(24b) Experimental and Numerical Investigation on Agglomerates in Fully-Developed Riser Flows

Liu, P., University of Colorado at Boulder
LaMarche, C. Q., Particulate Solid Research, Inc.
Kellogg, K. M., University of Colorado at Boulder
Hrenya, C. M., University of Colorado at Boulder
The behavior of cohesive particles is studied in the riser section of a circulating fluidized bed, where gas-solid flows are fully-developed. The effects of cohesion are quantified by the distribution of agglomerates experimentally measured by shadowgraphy. In additional to relative humidity, which induces cohesion via small capillary bridges that condense between particles, agglomerate properties are affected by superficial gas velocity and solid concentration. To predict agglomerates in risers, DEM-CFD simulations were conducted with a smaller domain than the experiments and used cyclic boundary conditions for both gas and solid phases, in an attempt to mimic the fully-developed flow in experiments.
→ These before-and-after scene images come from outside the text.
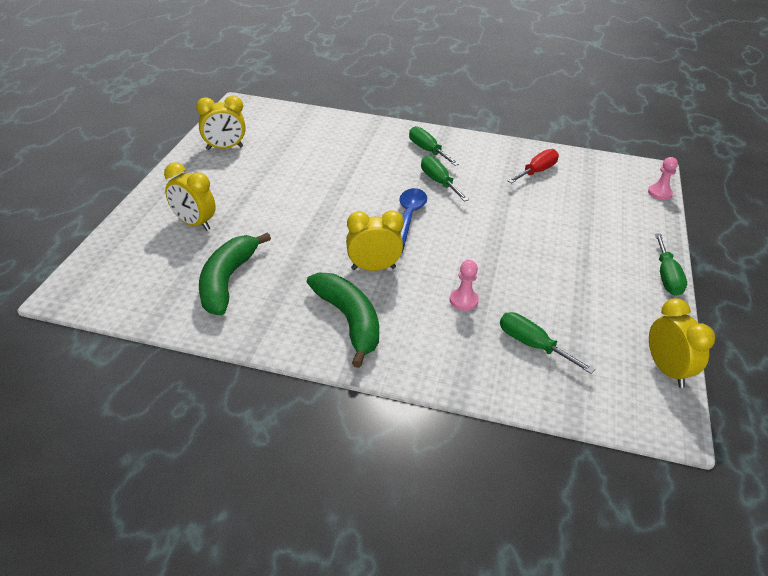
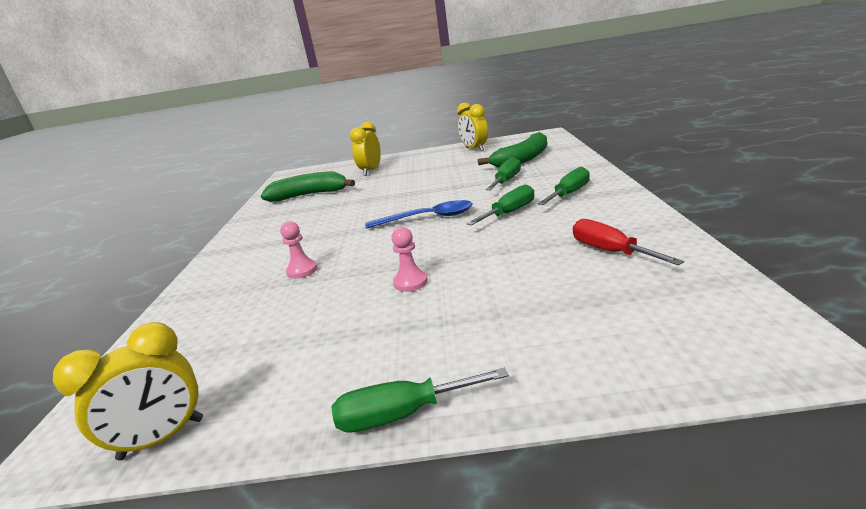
camera: 80 degrees right, 15 degrees down
green banana [307,272,379,368] -> green banana moved to [478,132,547,168]
yellow clock [346,210,404,271] -> none
green screwdriver [500,312,595,374] -> green screwdriver moved to [486,157,521,190]
red screwdriver [508,149,559,183] -> red screwdriver turned 150 degrees counterclockwise [573,219,684,266]
pink pawn [648,157,678,200] -> pink pawn moved to [391,227,428,292]

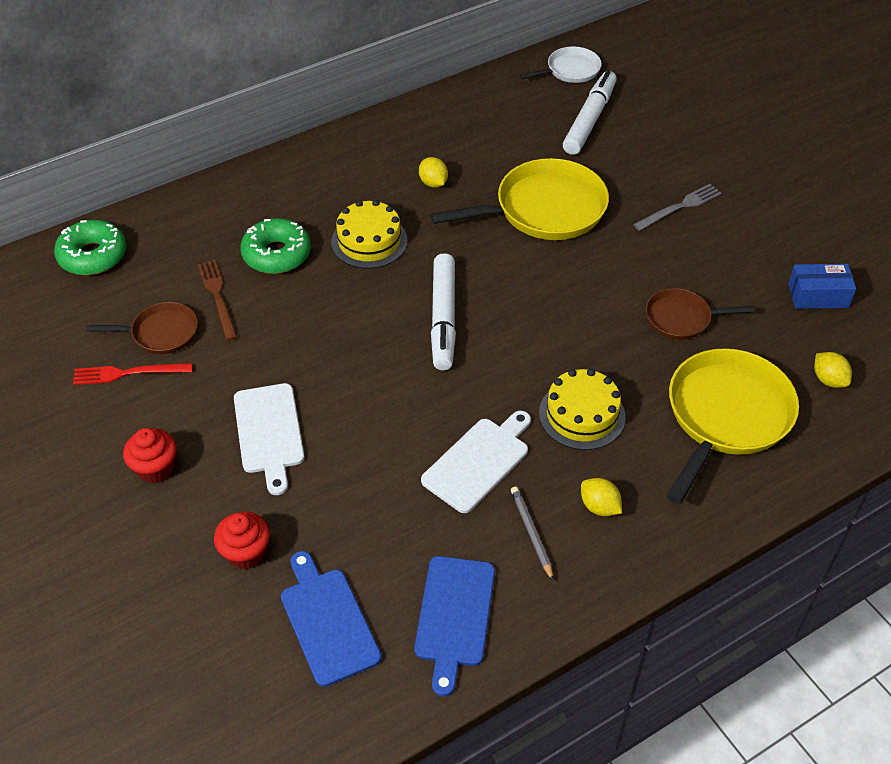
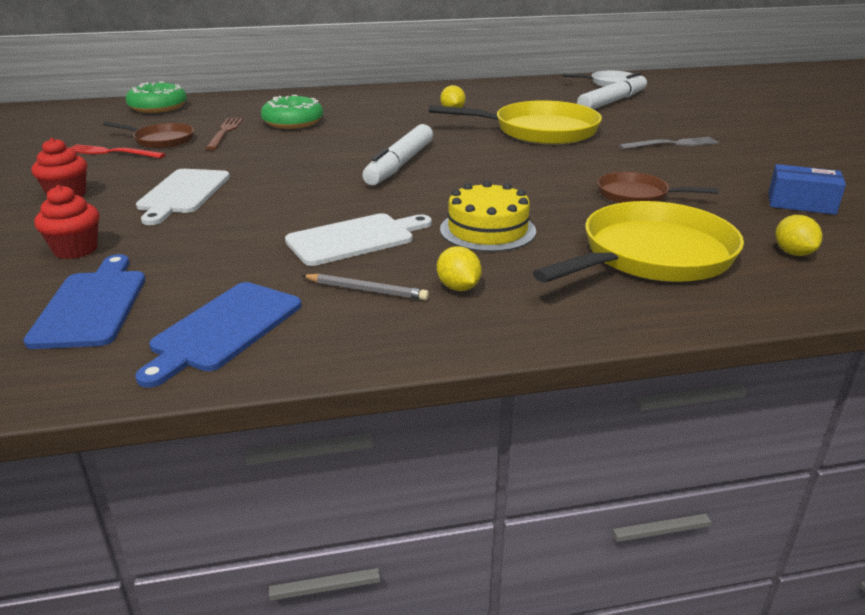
camera: 20 degrees right, 20 degrees down
yellow cake [331,200,408,269] -> none
grey pencil [511,486,554,581] -> grey pencil turned 105 degrees clockwise [301,274,429,300]

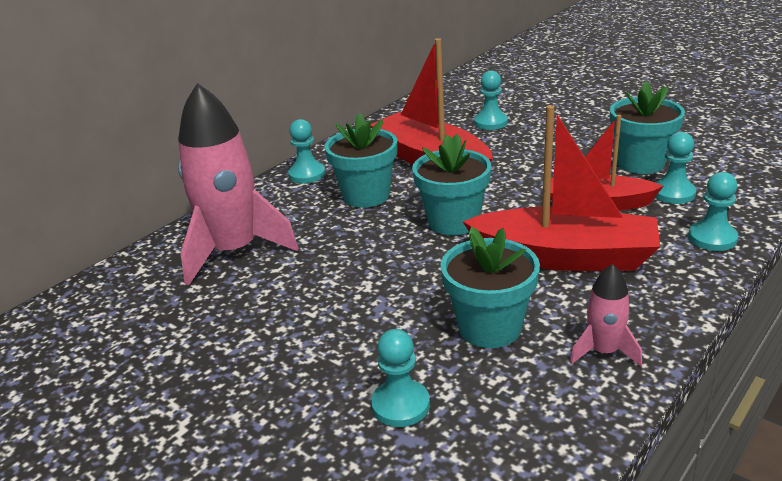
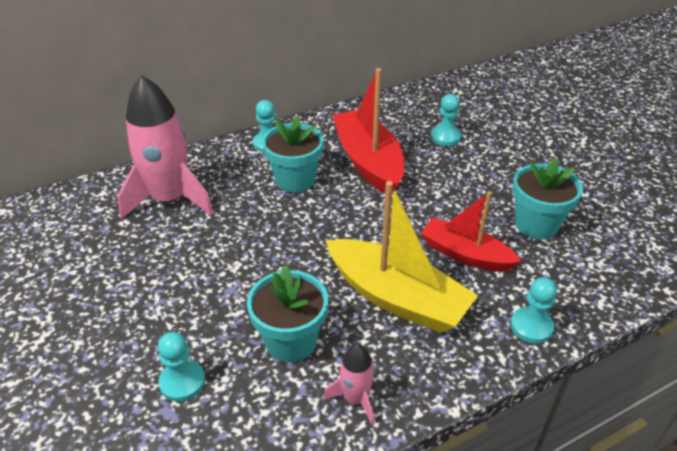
camera: 20 degrees right, 10 degrees up
turquoise flower pot [412,134,491,235] -> none
red boat [463,105,660,271] -> yellow boat [326,181,478,333]
turquoise pawn [655,132,696,204] -> none

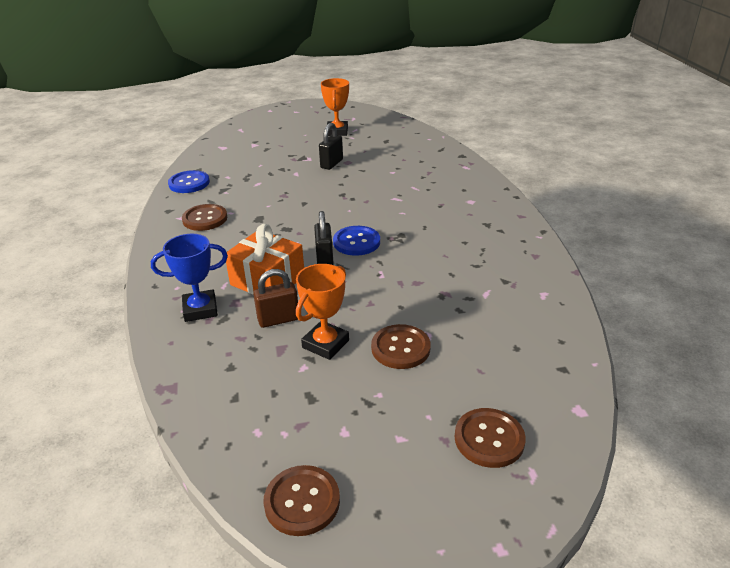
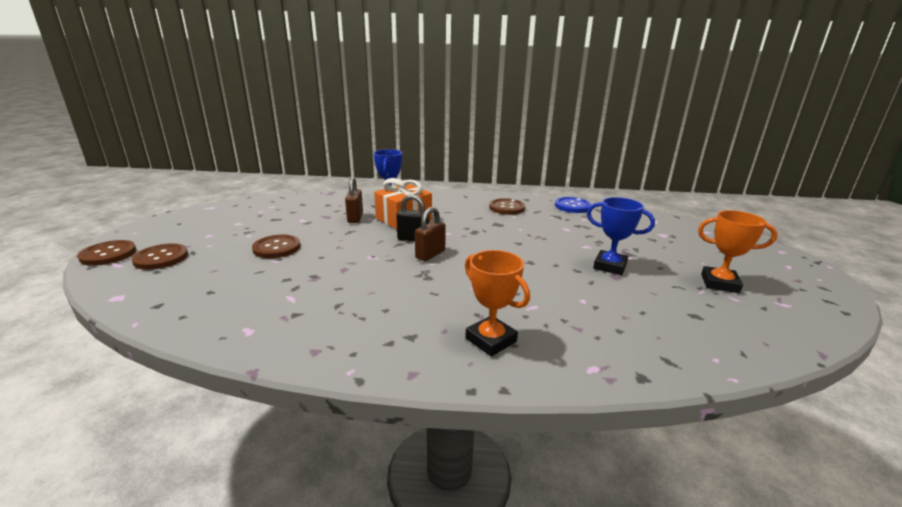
camera: 105 degrees right, 10 degrees down
brown button [263,465,340,536] -> brown button moved to [77,240,137,266]
orange trophy [296,264,349,360] -> orange trophy moved to [465,250,530,357]
black padlock [319,123,343,170] -> blue trophy [587,197,655,275]
blue button [333,226,380,256] -> brown padlock [415,207,446,261]

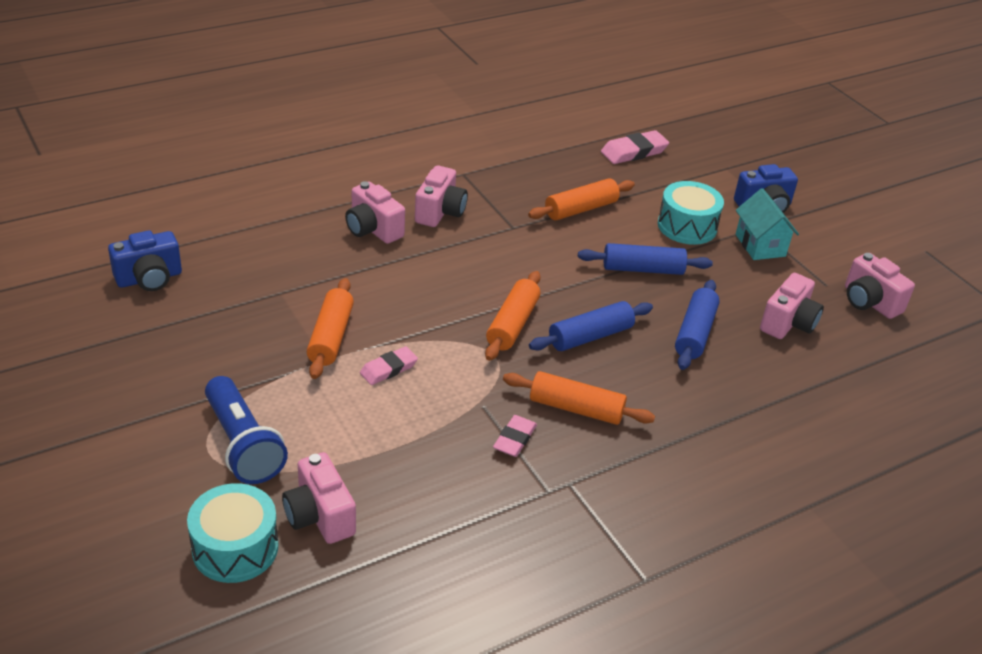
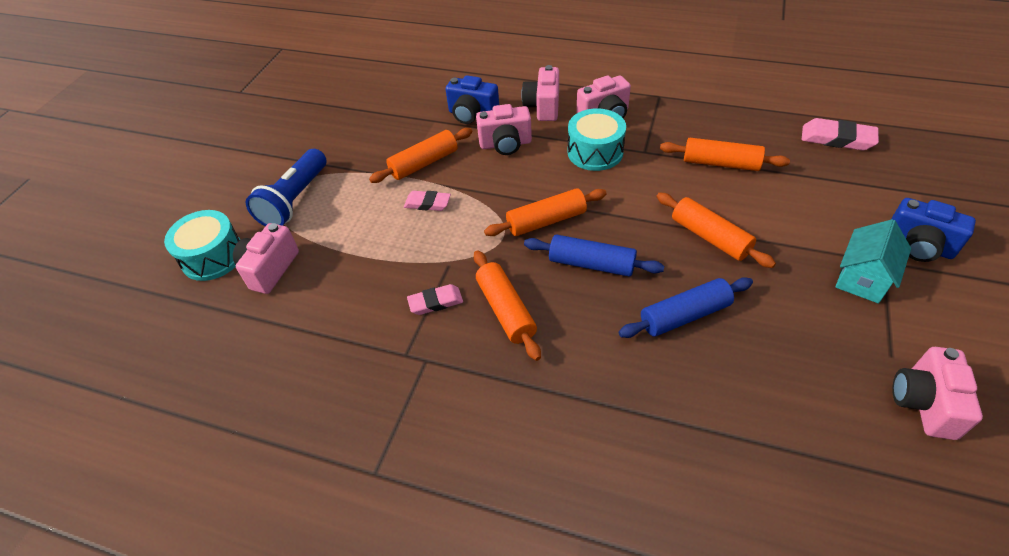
camera: 55 degrees right, 10 degrees up
blue camera [108,230,182,291] -> blue camera moved to [445,75,499,124]
blue rolling pin [578,243,713,275] -> orange rolling pin [657,193,776,268]
turquoise drum [658,181,724,245] -> turquoise drum moved to [568,108,626,171]
pink camera [760,273,824,339] -> pink camera moved to [476,104,532,155]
By incorporating a capillary force model that considers particle surface roughness and applying the same agglomeration detection method in simulations, direct comparison between numerical and experimental results are performed. Based on the validated simulation conditions, the response of agglomerate properties to relative humidity, superficial gas velocity and solid concentration was systematically studied, which helps aid the understanding of particle entrainment in riser flows.